> **Data provided**
- - - -

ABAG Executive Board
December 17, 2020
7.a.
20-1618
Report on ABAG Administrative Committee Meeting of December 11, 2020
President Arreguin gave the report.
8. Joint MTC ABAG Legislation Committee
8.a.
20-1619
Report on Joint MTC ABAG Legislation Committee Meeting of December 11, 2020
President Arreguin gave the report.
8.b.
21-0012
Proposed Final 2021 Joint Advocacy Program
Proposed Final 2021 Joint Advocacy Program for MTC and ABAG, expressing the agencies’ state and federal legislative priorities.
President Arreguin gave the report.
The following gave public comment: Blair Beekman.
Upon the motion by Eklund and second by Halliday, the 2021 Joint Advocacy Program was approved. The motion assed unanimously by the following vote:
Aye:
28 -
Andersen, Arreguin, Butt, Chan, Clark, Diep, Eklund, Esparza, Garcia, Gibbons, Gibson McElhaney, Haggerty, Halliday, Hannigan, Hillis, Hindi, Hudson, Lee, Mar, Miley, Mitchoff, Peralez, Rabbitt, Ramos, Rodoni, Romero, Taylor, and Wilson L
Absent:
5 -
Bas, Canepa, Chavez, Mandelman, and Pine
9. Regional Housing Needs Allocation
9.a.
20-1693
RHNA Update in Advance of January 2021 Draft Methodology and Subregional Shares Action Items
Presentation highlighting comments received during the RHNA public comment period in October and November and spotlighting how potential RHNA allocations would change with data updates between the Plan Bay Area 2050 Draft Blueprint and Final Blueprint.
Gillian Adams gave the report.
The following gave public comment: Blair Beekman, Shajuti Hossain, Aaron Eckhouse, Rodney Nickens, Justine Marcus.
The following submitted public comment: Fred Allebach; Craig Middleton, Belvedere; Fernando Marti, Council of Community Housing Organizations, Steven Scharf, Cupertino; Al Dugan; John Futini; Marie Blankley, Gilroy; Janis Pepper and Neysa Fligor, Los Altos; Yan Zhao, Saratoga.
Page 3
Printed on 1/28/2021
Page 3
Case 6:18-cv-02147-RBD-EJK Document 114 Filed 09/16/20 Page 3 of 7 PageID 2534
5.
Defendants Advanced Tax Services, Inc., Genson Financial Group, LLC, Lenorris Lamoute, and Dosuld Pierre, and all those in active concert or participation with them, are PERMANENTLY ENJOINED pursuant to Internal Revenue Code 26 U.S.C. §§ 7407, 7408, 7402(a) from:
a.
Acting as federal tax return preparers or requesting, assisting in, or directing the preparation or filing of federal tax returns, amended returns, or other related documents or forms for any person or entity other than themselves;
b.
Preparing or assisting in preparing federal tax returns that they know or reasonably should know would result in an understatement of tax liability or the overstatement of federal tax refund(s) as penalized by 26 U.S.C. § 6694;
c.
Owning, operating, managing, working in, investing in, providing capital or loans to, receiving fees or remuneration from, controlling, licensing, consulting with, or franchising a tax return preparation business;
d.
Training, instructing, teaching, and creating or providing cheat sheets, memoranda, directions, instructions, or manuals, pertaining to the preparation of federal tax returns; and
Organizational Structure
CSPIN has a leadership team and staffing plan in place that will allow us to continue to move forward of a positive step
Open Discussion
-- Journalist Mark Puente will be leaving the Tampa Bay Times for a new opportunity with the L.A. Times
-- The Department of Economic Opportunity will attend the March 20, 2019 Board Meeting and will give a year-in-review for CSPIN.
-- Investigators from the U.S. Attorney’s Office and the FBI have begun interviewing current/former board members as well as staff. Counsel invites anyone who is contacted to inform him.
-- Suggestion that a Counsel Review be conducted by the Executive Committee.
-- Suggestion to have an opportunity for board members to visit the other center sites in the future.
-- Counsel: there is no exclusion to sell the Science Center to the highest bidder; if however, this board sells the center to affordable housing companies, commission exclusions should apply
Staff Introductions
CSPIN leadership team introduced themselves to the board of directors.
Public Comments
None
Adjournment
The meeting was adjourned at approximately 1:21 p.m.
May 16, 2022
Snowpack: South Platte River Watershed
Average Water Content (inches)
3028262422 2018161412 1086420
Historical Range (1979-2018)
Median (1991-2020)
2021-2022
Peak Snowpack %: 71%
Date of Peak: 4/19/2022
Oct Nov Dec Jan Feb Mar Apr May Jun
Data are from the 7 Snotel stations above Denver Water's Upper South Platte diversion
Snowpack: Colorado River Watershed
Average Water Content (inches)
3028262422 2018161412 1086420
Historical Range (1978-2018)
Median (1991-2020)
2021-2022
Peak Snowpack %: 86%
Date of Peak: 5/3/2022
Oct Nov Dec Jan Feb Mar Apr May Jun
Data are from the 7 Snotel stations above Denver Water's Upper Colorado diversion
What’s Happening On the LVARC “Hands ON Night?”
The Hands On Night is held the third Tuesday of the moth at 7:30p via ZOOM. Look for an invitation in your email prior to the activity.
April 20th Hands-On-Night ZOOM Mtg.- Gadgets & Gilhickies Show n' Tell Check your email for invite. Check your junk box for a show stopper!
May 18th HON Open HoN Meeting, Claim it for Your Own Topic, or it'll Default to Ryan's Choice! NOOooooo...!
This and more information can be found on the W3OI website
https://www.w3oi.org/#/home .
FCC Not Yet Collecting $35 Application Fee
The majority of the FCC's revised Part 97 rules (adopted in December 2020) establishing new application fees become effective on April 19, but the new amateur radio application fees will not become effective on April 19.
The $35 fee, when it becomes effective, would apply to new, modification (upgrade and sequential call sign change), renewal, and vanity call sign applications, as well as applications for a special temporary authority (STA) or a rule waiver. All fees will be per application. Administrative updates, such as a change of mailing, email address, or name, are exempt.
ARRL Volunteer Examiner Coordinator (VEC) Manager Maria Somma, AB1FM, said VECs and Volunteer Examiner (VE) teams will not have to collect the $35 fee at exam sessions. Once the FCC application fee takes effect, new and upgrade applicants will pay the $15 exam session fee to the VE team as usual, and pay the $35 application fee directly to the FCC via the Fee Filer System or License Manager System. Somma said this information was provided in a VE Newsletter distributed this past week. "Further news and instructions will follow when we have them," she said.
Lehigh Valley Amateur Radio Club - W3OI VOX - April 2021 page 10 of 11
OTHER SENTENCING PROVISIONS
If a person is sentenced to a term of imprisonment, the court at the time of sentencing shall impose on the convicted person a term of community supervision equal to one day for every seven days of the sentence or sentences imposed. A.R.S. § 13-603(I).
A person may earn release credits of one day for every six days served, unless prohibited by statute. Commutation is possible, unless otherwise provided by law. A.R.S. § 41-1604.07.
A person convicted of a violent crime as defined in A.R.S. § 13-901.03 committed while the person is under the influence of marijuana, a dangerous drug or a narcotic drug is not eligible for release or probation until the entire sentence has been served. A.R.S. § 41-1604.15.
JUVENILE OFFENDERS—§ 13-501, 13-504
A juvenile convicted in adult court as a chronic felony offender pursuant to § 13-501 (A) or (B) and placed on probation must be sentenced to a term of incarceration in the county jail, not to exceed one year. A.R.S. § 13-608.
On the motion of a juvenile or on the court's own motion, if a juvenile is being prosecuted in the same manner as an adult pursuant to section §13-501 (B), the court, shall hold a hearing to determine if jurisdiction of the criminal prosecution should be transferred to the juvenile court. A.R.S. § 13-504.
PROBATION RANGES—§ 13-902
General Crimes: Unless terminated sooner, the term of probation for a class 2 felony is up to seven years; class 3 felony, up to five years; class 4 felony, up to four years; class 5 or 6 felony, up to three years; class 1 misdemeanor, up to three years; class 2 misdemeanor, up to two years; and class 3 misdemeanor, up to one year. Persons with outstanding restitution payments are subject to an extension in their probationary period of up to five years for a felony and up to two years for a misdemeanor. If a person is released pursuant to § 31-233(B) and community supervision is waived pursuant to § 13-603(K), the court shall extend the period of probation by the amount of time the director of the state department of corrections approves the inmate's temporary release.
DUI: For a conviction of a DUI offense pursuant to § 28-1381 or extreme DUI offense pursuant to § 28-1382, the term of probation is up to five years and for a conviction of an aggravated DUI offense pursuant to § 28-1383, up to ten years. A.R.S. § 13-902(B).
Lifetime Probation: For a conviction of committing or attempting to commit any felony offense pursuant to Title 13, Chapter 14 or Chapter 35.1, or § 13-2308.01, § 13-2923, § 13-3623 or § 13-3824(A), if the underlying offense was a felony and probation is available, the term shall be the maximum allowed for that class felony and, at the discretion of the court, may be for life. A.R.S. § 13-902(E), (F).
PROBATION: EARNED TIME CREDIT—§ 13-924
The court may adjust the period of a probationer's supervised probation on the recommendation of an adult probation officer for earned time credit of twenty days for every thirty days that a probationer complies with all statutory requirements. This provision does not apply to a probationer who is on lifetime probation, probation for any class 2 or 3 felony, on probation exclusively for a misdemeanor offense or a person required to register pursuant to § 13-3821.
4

- - - -

Whenever the word "leadership" appears in a line of the listing, copy out that line.

> **Answer area**
CSPIN has a leadership team and staffing plan in place that will allow us to continue to move forward of a positive step
CSPIN leadership team introduced themselves to the board of directors.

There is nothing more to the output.